## [WORK REQUIRED]
Take the entries below and print only the lines from the one with "de sites comportant des" through the one with "ù les utilisateurs peuvent", exactly as they stand, both ends included.

:: TASK DATA ::

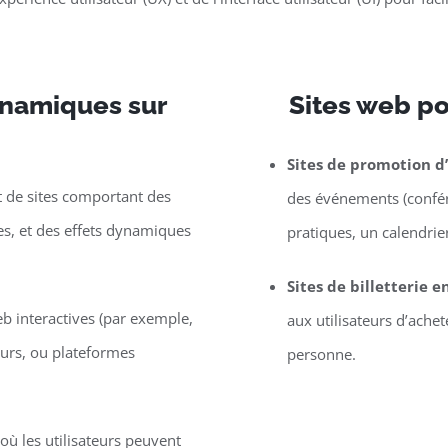
dynamiques sur
Sites web p
Sites de promotion 
de sites comportant des
des événements (confére
les, et des effets dynamiques
pratiques, un calendrier,
Sites de billetterie e
eb interactives (par exemple,
aux utilisateurs d’ache
eurs, ou plateformes
personne.
ù les utilisateurs peuvent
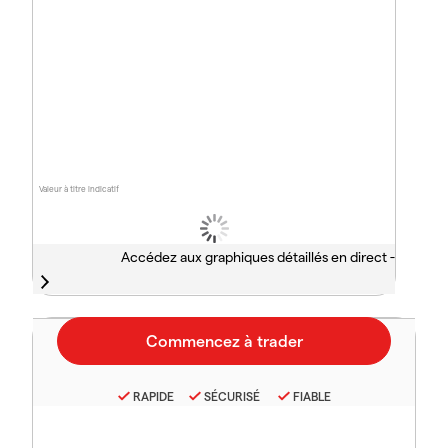
Valeur à titre indicatif
Accédez aux graphiques détaillés en direct -
RAPIDE
SÉCURISÉ
FIABLE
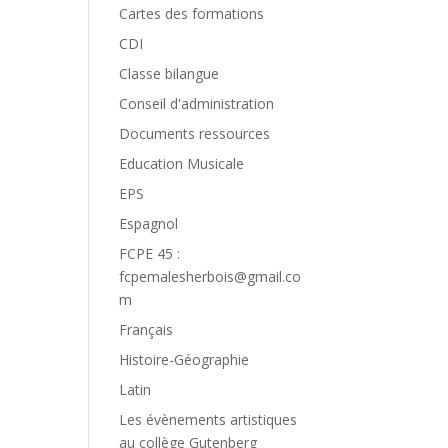
Cartes des formations
CDI
Classe bilangue
Conseil d'administration
Documents ressources
Education Musicale
EPS
Espagnol
FCPE 45 :
fcpemalesherbois@gmail.co
m
Français
Histoire-Géographie
Latin
Les évènements artistiques
au collège Gutenberg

:::

## [SOLUTION BELOW]
de sites comportant des
des événements (confére
les, et des effets dynamiques
pratiques, un calendrier,
Sites de billetterie e
eb interactives (par exemple,
aux utilisateurs d’ache
eurs, ou plateformes
personne.
ù les utilisateurs peuvent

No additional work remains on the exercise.